Select and copy out every line in the records containing "Silkscreen".

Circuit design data
= = = = = = =
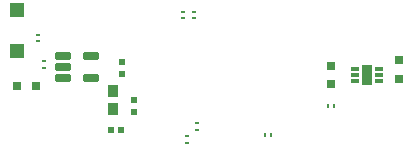
<source format=gbp>
G04*
G04 #@! TF.GenerationSoftware,Altium Limited,Altium Designer,19.1.5 (86)*
G04*
G04 Layer_Color=128*
%FSLAX25Y25*%
%MOIN*%
G70*
G01*
G75*
%ADD17R,0.00984X0.01378*%
%ADD19R,0.01378X0.00984*%
%ADD26R,0.01968X0.01968*%
%ADD77R,0.03150X0.03150*%
%ADD78R,0.04528X0.04528*%
%ADD79R,0.03150X0.03150*%
%ADD80R,0.02756X0.01181*%
%ADD81R,0.03543X0.07087*%
%ADD82R,0.03819X0.03937*%
%ADD83R,0.02126X0.02362*%
G04:AMPARAMS|DCode=84|XSize=23.62mil|YSize=53.15mil|CornerRadius=1.77mil|HoleSize=0mil|Usage=FLASHONLY|Rotation=90.000|XOffset=0mil|YOffset=0mil|HoleType=Round|Shape=RoundedRectangle|*
%AMROUNDEDRECTD84*
21,1,0.02362,0.04961,0,0,90.0*
21,1,0.02008,0.05315,0,0,90.0*
1,1,0.00354,0.02480,0.01004*
1,1,0.00354,0.02480,-0.01004*
1,1,0.00354,-0.02480,-0.01004*
1,1,0.00354,-0.02480,0.01004*
%
%ADD84ROUNDEDRECTD84*%
D17*
X92913Y13386D02*
D03*
X90748D02*
D03*
X113976Y23228D02*
D03*
X111811D02*
D03*
D19*
X15066Y46850D02*
D03*
Y44685D02*
D03*
X68110Y17323D02*
D03*
Y15157D02*
D03*
X64961Y12992D02*
D03*
Y10827D02*
D03*
X67323Y52362D02*
D03*
Y54527D02*
D03*
X63386Y52362D02*
D03*
Y54527D02*
D03*
X17323Y35827D02*
D03*
Y37992D02*
D03*
D26*
X47244Y25197D02*
D03*
Y21260D02*
D03*
X43307Y37795D02*
D03*
Y33858D02*
D03*
D77*
X14370Y29921D02*
D03*
X8268D02*
D03*
D78*
X8075Y55158D02*
D03*
Y41378D02*
D03*
D79*
X112992Y36614D02*
D03*
Y30512D02*
D03*
X135433Y32283D02*
D03*
Y38386D02*
D03*
D80*
X128740Y35433D02*
D03*
Y33465D02*
D03*
Y31496D02*
D03*
X120866D02*
D03*
Y33465D02*
D03*
Y35433D02*
D03*
D81*
X124803Y33465D02*
D03*
D82*
X40339Y28091D02*
D03*
Y22303D02*
D03*
D83*
X39575Y15216D02*
D03*
X42976D02*
D03*
D84*
X23681Y32480D02*
D03*
Y36220D02*
D03*
Y39961D02*
D03*
X33012D02*
D03*
Y32480D02*
D03*
M02*

</source>
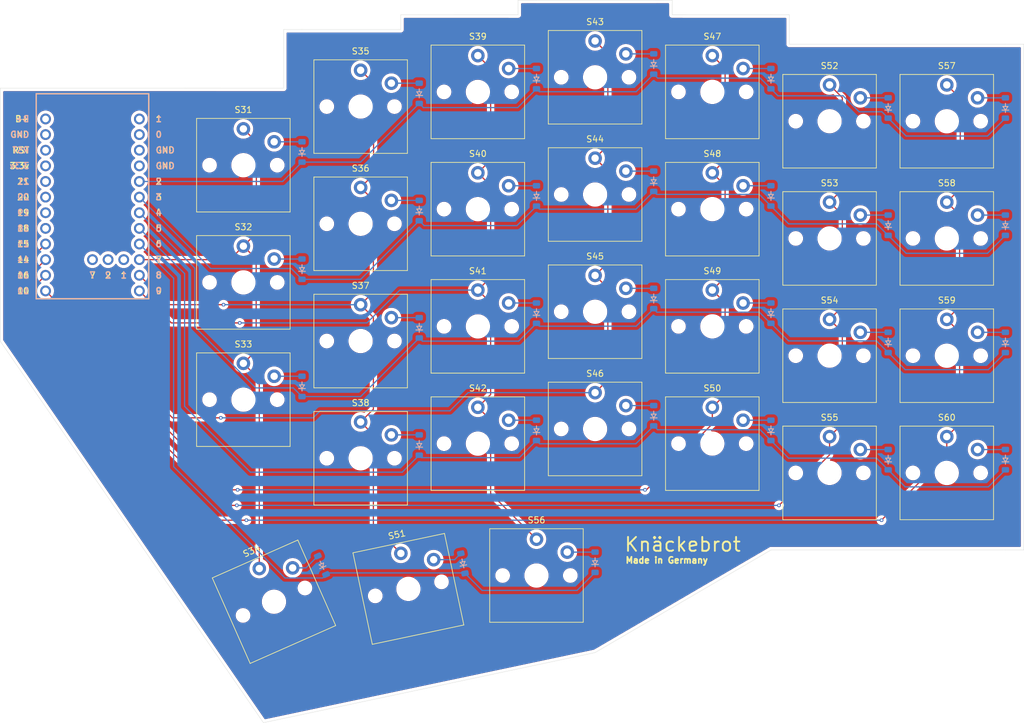
<source format=kicad_pcb>
(kicad_pcb
	(version 20241229)
	(generator "pcbnew")
	(generator_version "9.0")
	(general
		(thickness 1.6)
		(legacy_teardrops no)
	)
	(paper "A4")
	(layers
		(0 "F.Cu" signal)
		(2 "B.Cu" signal)
		(9 "F.Adhes" user "F.Adhesive")
		(11 "B.Adhes" user "B.Adhesive")
		(13 "F.Paste" user)
		(15 "B.Paste" user)
		(5 "F.SilkS" user "F.Silkscreen")
		(7 "B.SilkS" user "B.Silkscreen")
		(1 "F.Mask" user)
		(3 "B.Mask" user)
		(17 "Dwgs.User" user "User.Drawings")
		(19 "Cmts.User" user "User.Comments")
		(21 "Eco1.User" user "User.Eco1")
		(23 "Eco2.User" user "User.Eco2")
		(25 "Edge.Cuts" user)
		(27 "Margin" user)
		(31 "F.CrtYd" user "F.Courtyard")
		(29 "B.CrtYd" user "B.Courtyard")
		(35 "F.Fab" user)
		(33 "B.Fab" user)
		(39 "User.1" user)
		(41 "User.2" user)
		(43 "User.3" user)
		(45 "User.4" user)
	)
	(setup
		(pad_to_mask_clearance 0)
		(allow_soldermask_bridges_in_footprints no)
		(tenting front back)
		(grid_origin 122 52)
		(pcbplotparams
			(layerselection 0x00000000_00000000_55555555_5755f5ff)
			(plot_on_all_layers_selection 0x00000000_00000000_00000000_00000000)
			(disableapertmacros no)
			(usegerberextensions no)
			(usegerberattributes yes)
			(usegerberadvancedattributes yes)
			(creategerberjobfile yes)
			(dashed_line_dash_ratio 12.000000)
			(dashed_line_gap_ratio 3.000000)
			(svgprecision 4)
			(plotframeref no)
			(mode 1)
			(useauxorigin no)
			(hpglpennumber 1)
			(hpglpenspeed 20)
			(hpglpendiameter 15.000000)
			(pdf_front_fp_property_popups yes)
			(pdf_back_fp_property_popups yes)
			(pdf_metadata yes)
			(pdf_single_document no)
			(dxfpolygonmode yes)
			(dxfimperialunits yes)
			(dxfusepcbnewfont yes)
			(psnegative no)
			(psa4output no)
			(plot_black_and_white yes)
			(sketchpadsonfab no)
			(plotpadnumbers no)
			(hidednponfab no)
			(sketchdnponfab yes)
			(crossoutdnponfab yes)
			(subtractmaskfromsilk no)
			(outputformat 1)
			(mirror no)
			(drillshape 1)
			(scaleselection 1)
			(outputdirectory "")
		)
	)
	(net 0 "")
	(net 1 "column 10")
	(net 2 "column 11")
	(net 3 "column 12")
	(net 4 "column 13")
	(net 5 "column 8")
	(net 6 "column 9")
	(net 7 "row 6")
	(net 8 "row 7")
	(net 9 "row 8")
	(net 10 "row 9")
	(net 11 "column 7")
	(net 12 "Net-(D44-A)")
	(net 13 "Net-(D46-A)")
	(net 14 "Net-(D45-A)")
	(net 15 "Net-(D43-A)")
	(net 16 "Net-(D42-A)")
	(net 17 "Net-(D41-A)")
	(net 18 "Net-(D40-A)")
	(net 19 "Net-(D39-A)")
	(net 20 "Net-(D38-A)")
	(net 21 "Net-(D37-A)")
	(net 22 "Net-(D36-A)")
	(net 23 "Net-(D35-A)")
	(net 24 "Net-(D34-A)")
	(net 25 "Net-(D33-A)")
	(net 26 "Net-(D32-A)")
	(net 27 "Net-(D31-A)")
	(net 28 "row 5")
	(net 29 "Net-(D56-A)")
	(net 30 "Net-(D60-A)")
	(net 31 "Net-(D59-A)")
	(net 32 "Net-(D58-A)")
	(net 33 "Net-(D57-A)")
	(net 34 "Net-(D55-A)")
	(net 35 "Net-(D53-A)")
	(net 36 "Net-(D54-A)")
	(net 37 "Net-(D52-A)")
	(net 38 "Net-(D51-A)")
	(net 39 "Net-(D50-A)")
	(net 40 "Net-(D49-A)")
	(net 41 "Net-(D48-A)")
	(net 42 "Net-(D47-A)")
	(net 43 "unconnected-(U2-Pad1)")
	(net 44 "unconnected-(U2-0-Pad2)")
	(net 45 "unconnected-(U2-GND-Pad3)")
	(net 46 "unconnected-(U2-GND-Pad4)")
	(net 47 "unconnected-(U2-18-Pad17)")
	(net 48 "unconnected-(U2-19-Pad18)")
	(net 49 "unconnected-(U2-20-Pad19)")
	(net 50 "unconnected-(U2-21-Pad20)")
	(net 51 "unconnected-(U2-3.3v-Pad21)")
	(net 52 "unconnected-(U2-RST-Pad22)")
	(net 53 "unconnected-(U2-GND-Pad23)")
	(net 54 "unconnected-(U2-B+-Pad24)")
	(net 55 "unconnected-(U2-1-Pad25)")
	(net 56 "unconnected-(U2-2-Pad26)")
	(net 57 "unconnected-(U2-7-Pad27)")
	(net 58 "GND")
	(footprint "ScottoKeebs_Choc:Choc_V1" (layer "F.Cu") (at 169.625 67.075))
	(footprint "ScottoKeebs_Choc:Choc_V1" (layer "F.Cu") (at 169.625 48.025))
	(footprint "ScottoKeebs_Choc:Choc_V1" (layer "F.Cu") (at 93.425 59.931))
	(footprint "ScottoKeebs_Choc:Choc_V1" (layer "F.Cu") (at 112.475 88.506))
	(footprint "ScottoKeebs_Choc:Choc_V1" (layer "F.Cu") (at 188.675 52.788))
	(footprint "ScottoKeebs_Choc:Choc_V1" (layer "F.Cu") (at 169.625 105.175))
	(footprint "ScottoKeebs_Choc:Choc_V1" (layer "F.Cu") (at 131.525 105.175))
	(footprint "ScottoKeebs_Choc:Choc_V1" (layer "F.Cu") (at 150.575 45.644))
	(footprint "ScottoKeebs_Choc:Choc_V1" (layer "F.Cu") (at 112.475 107.556))
	(footprint "ScottoKeebs_Choc:Choc_V1" (layer "F.Cu") (at 207.725 90.888))
	(footprint "ScottoKeebs_Choc:Choc_V1" (layer "F.Cu") (at 131.525 86.125))
	(footprint "ScottoKeebs_Choc:Choc_V1" (layer "F.Cu") (at 150.575 102.794))
	(footprint "ScottoKeebs_Choc:Choc_V1" (layer "F.Cu") (at 169.625 86.125))
	(footprint "ScottoKeebs_Choc:Choc_V1" (layer "F.Cu") (at 131.525 67.075))
	(footprint "ScottoKeebs_Choc:Choc_V1" (layer "F.Cu") (at 93.425 98.031))
	(footprint "ScottoKeebs_Choc:Choc_V1" (layer "F.Cu") (at 150.575 64.694))
	(footprint "ScottoKeebs_Choc:Choc_V1" (layer "F.Cu") (at 150.575 83.744))
	(footprint "ScottoKeebs_Choc:Choc_V1" (layer "F.Cu") (at 98.395787 130.869435 23.879))
	(footprint "ScottoKeebs_Choc:Choc_V1" (layer "F.Cu") (at 207.725 52.788))
	(footprint "ScottoKeebs_Choc:Choc_V1" (layer "F.Cu") (at 112.475 50.406))
	(footprint "ScottoKeebs_Choc:Choc_V1" (layer "F.Cu") (at 188.675 109.938))
	(footprint "ScottoKeebs_Choc:Choc_V1" (layer "F.Cu") (at 120.236 128.782 11.94))
	(footprint "ScottoKeebs_Choc:Choc_V1" (layer "F.Cu") (at 207.725 71.838))
	(footprint "ScottoKeebs_Choc:Choc_V1" (layer "F.Cu") (at 141.05 126.606))
	(footprint "ScottoKeebs_Choc:Choc_V1" (layer "F.Cu") (at 93.425 78.981))
	(footprint "ScottoKeebs_Choc:Choc_V1" (layer "F.Cu") (at 131.525 48.025))
	(footprint "ScottoKeebs_Choc:Choc_V1"
		(layer "F.Cu")
		(uuid "eb0e3a69-05f3-46bf-b4bf-e65902c36251")
		(at 207.725 109.938)
		(descr "Choc keyswitch V1 CPG1350 V1")
		(tags "Choc Keyswitch Switch CPG1350 V1 Cutout")
		(property "Reference" "S60"
			(at 0 -9 0)
			(layer "F.SilkS")
			(uuid "36876670-8244-41dc-9090-2f255f65b15f")
			(effects
				(font
					(size 1 1)
					(thickness 0.15)
				)
			)
		)
		(property "Value" "Keyswitch"
			(at 0 9 0)
			(layer "F.Fab")
			(uuid "4f857f82-2fa4-4136-bc17-d0d11552f95c")
			(effects
				(font
					(size 1 1)
					(thickness 0.15)
				)
			)
		)
		(property "Datasheet" "~"
			(at 0 0 0)
			(layer "F.Fab")
			(hide yes)
			(uuid "bc5fc6a6-b471-4551-8eb9-c9b24b6943fd")
			(effects
				(font
					(size 1.27 1.27)
					(thickness 0.15)
				)
			)
		)
		(property "Description" "Push button switch, normally open, two pins, 45° tilted"
			(at 0 0 0)
			(layer "F.Fab")
			(hide yes)
			(uuid "a4575a55-0c71-4e4d-83ee-9ae88deafcda")
			(effects
				(font
					(size 1.27 1.27)
					(thickness 0.15)
				)
			)
		)
		(attr through_hole)
		(fp_line
			(start -7.6 -7.6)
			(end -7.6 7.6)
			(stroke
				(width 0.12)
				(type solid)
			)
			(layer "F.SilkS")
			(uuid "041cb437-4634-4809-896e-0b81bbb27fca")
		)
		(fp_line
			(start -7.6 7.6)
			(end 7.6 7.6)
			(stroke
				(width 0.12)
				(type solid)
			)
			(layer "F.SilkS")
			(uuid "fe09086a-c45c-4c90-b605-f828a5075b86")
		)
		(fp_line
			(start 7.6 -7.6)
			(end -7.6 -7.6)
			(stroke
				(width 0.12)
				(type solid)
			)
			(layer "F.SilkS")
			(uuid "1ba8bafb-910d-499f-86a3-9fbdbcad222b")
		)
		(fp_line
			(start 7.6 7.6)
			(end 7.6 -7.6)
			(stroke
				(width 0.12)
				(type solid)
			)
			(layer "F.SilkS")
			(uuid "a2896629-3038-49eb-9ce5-fefbe8b71773")
		)
		(fp_line
			(start -7.25 -7.25)
			(end -7.25 7.25)
			(stroke
				(width 0.1)
				(type solid)
			)
			(layer "Eco1.User")
			(uuid "aa503fa6-b6ef-4cd9-81af-025d8a9c93a2")
		)
		(fp_line
			(start -7.25 7.25)
			(end 7.25 7.25)
			(stroke
				(width 0.1)
				(type solid)
			)
			(layer "Eco1.User")
			(uuid "61bdf86f-ee0a-4421-b5ef-ee9f07ac8a8b")
		)
		(fp_line
			(start 7.25 -7.25)
			(end -7.25 -7.25)
			(stroke
				(width 0.1)
				(type solid)
			)
			(layer "Eco1.User")
			(uuid "b6947001-72c6-4a4a-94de-1f51eb58823d")
		)
		(fp_line
			(start 7.25 7.25)
			(end 7.25 -7.25)
			(stroke
				(width 0.1)
				(type solid)
			)
			(layer "Eco1.User")
			(uuid "3e5a86b5-236b-4f1a-a1b4-c1a17f6c2676")
		)
		(fp_line
			(start -7.75 -7.75)
			(end -7.75 7.75)
			(stroke
				(width 0.05)
				(type solid)
			)
			(layer "F.CrtYd")
			(uuid "c57626f4-b588-46ac-9c87-e85dfb94e356")
		)
		(fp_line
			(start -7.75 7.75)
			(end 7.75 7.75)
			(stroke
				(width 0.05)
				(type solid)
			)
			(layer "F.CrtYd")
			(uuid "f80a4f93-0c17-4c20-816d-ae3ba70cec87")
		)
		(fp_line
			(start 7.75 -7.75)
			(end -7.75 -7.75)
			(stroke
				(width 0.05)
				(type solid)
			)
			(layer "F.CrtYd")
			(uuid "b8be1c4c-f2f9-4fd6-a32b-6b1ac0fdd438")
		)
		(fp_line
			(start 7.75 7.75)
			(end 7.75 -7.75)
			(stroke
				(width 0.05)
				(type solid)
			)
			(layer "F.CrtYd")
			(uuid "9962233d-7e67-482e-a0bf-a57eb3fcf151")
		)
		(fp_line
			(start -9.525 -9.525)
			(end -7.5 -9.525)
			(stroke
				(width 0.1)
				(type default)
			)
			(layer "F.Fab")
			(uuid "1e77110b-4692-4770-9d39-0ab549adf6eb")
		)
		(fp_line
			(start -9.525 -7.5)
			(end -9.525 -9.525)
			(stroke
				(width 0.1)
				(type default)
			)
			(layer "F.Fab")
			(uuid "10da9566-0ae9-4220-9f69-a2fd3f590fc5")
		)
		(fp_line
			(start -9.525 -7.5)
			(end -9.525 7.5)
			(stroke
				(width 0.1)
				(type default)
			)
			(layer "F.Fab")
			(uuid "73a97009-1d55-48c5-a01d-db79ada898f6")
		)
		(fp_line
			(start -9.525 7.5)
			(end -9.525 9.525)
			(stroke
				(width 0.1)
				(type default)
			)
			(layer "F.Fab")
			(uuid "7b9e97e2-55a2-4215-80a3-cd0c1574acdd")
		)
		(fp_line
			(start -9.525 9.525)
			(end -7.5 9.525)
			(stroke
				(width 0.1)
				(type default)
			)
			(layer "F.Fab")
			(uuid "4a9e00e0-c4c7-483b-9fe4-2ea57f39c46e")
		)
		(fp_line
			(start -7.5 -9.525)
			(end 7.5 -9.525)
			(stroke
				(width 0.1)
				(type default)
			)
			(layer "F.Fab")
			(uuid "bf8042f1-e6b9-47ba-9d7b-bffa111148ed")
		)
		(fp_line
			(start -7.5 -7.5)
			(end -7.5 7.5)
			(stroke
				(width 0.1)
				(type solid)
			)
			(layer "F.Fab")
			(uuid "c753ecf5-375f-406c-8aba-5caed3108fc8")
		)
		(fp_line
			(start -7.5 7.5)
			(end 7.5 7.5)
			(stroke
				(width 0.1)
				(type solid)
			)
			(layer "F.Fab")
			(uuid "1a32e2f1-83ca-4338-a2d9-0ddc123192b3")
		)
		(fp_line
			(start -7.5 9.525)
			(end 7.5 9.525)
			(stroke
				(width 0.1)
				(type default)
			)
			(layer "F.Fab")
			(uuid "b86478ea-22ba-4471-8327-7d8f34f13a91")
		)
		(fp_line
			(start 7.5 -9.525)
			(end 9.525 -9.525)
			(stroke
				(width 0.1)
				(type default)
			)
			(layer "F.Fab")
			(uuid "267e7c9f-c7d7-4e76-b9ac-cf46b03e0bae")
		)
		(fp_line
			(start 7.5 -7.5)
			(end -7.5 -7.5)
			(stroke
				(width 0.1)
				(type solid)
			)
			(layer "F.Fab")
			(uuid "77f69fc8-c205-48ea-9007-d1ecbcea3fb6")
		)
		(fp_line
			(start 7.5 7.5)
			(end 7.5 -7.5)
			(stroke
				(width 0.1)
				(type solid)
			)
			(layer "F.Fab")
			(uuid "f5e8599a-5a62-460d-ba54-b167bd6ed807")
		)
		(fp_line
			(start 9.525 -9.525)
			(end 9.525 -7.5)
			(stroke
				(width 0.1)
				(type default)
			)
			(layer "F.Fab")
			(uuid "f7b0f5c9-9076-49e9-944b-bc9c5bcae075")
		)
		(fp_line
			(start 9.525
... [1028209 chars truncated]
</source>
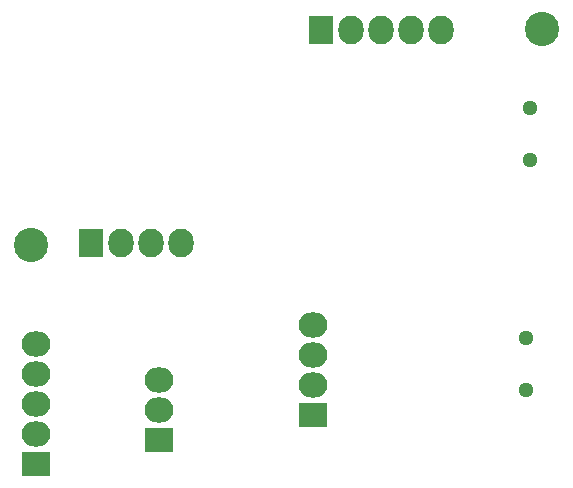
<source format=gbs>
G04 #@! TF.FileFunction,Soldermask,Bot*
%FSLAX46Y46*%
G04 Gerber Fmt 4.6, Leading zero omitted, Abs format (unit mm)*
G04 Created by KiCad (PCBNEW 4.0.4-stable) date 10/17/16 21:55:59*
%MOMM*%
%LPD*%
G01*
G04 APERTURE LIST*
%ADD10C,0.100000*%
%ADD11R,2.432000X2.127200*%
%ADD12O,2.432000X2.127200*%
%ADD13C,1.299160*%
%ADD14R,2.127200X2.432000*%
%ADD15O,2.127200X2.432000*%
%ADD16C,2.900000*%
G04 APERTURE END LIST*
D10*
D11*
X143052800Y-119786400D03*
D12*
X143052800Y-117246400D03*
X143052800Y-114706400D03*
X143052800Y-112166400D03*
D11*
X130048000Y-121970800D03*
D12*
X130048000Y-119430800D03*
X130048000Y-116890800D03*
D13*
X161455100Y-98211640D03*
X161455100Y-93812360D03*
D14*
X124256800Y-105257600D03*
D15*
X126796800Y-105257600D03*
X129336800Y-105257600D03*
X131876800Y-105257600D03*
D16*
X162458400Y-87122000D03*
D13*
X161099500Y-117718840D03*
X161099500Y-113319560D03*
D16*
X119176800Y-105460800D03*
D14*
X143713200Y-87223600D03*
D15*
X146253200Y-87223600D03*
X148793200Y-87223600D03*
X151333200Y-87223600D03*
X153873200Y-87223600D03*
D11*
X119583200Y-123952000D03*
D12*
X119583200Y-121412000D03*
X119583200Y-118872000D03*
X119583200Y-116332000D03*
X119583200Y-113792000D03*
M02*

</source>
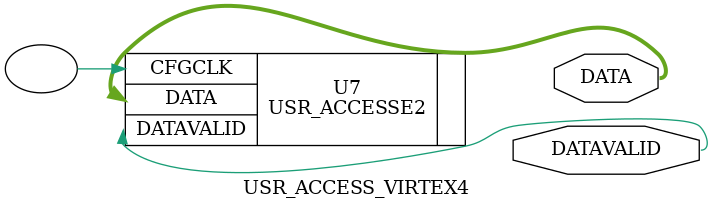
<source format=v>
`timescale 1 ps/1 ps

module USR_ACCESS_VIRTEX4 (DATA, DATAVALID);

    output [31:0] DATA;
    output DATAVALID;


USR_ACCESSE2 U7 ( .CFGCLK(), .DATA(DATA), .DATAVALID(DATAVALID));

endmodule

</source>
= = = = = = =
## Problem solution
		(5 "F.SilkS" user "F.Silkscreen")
		(7 "B.SilkS" user "B.Silkscreen")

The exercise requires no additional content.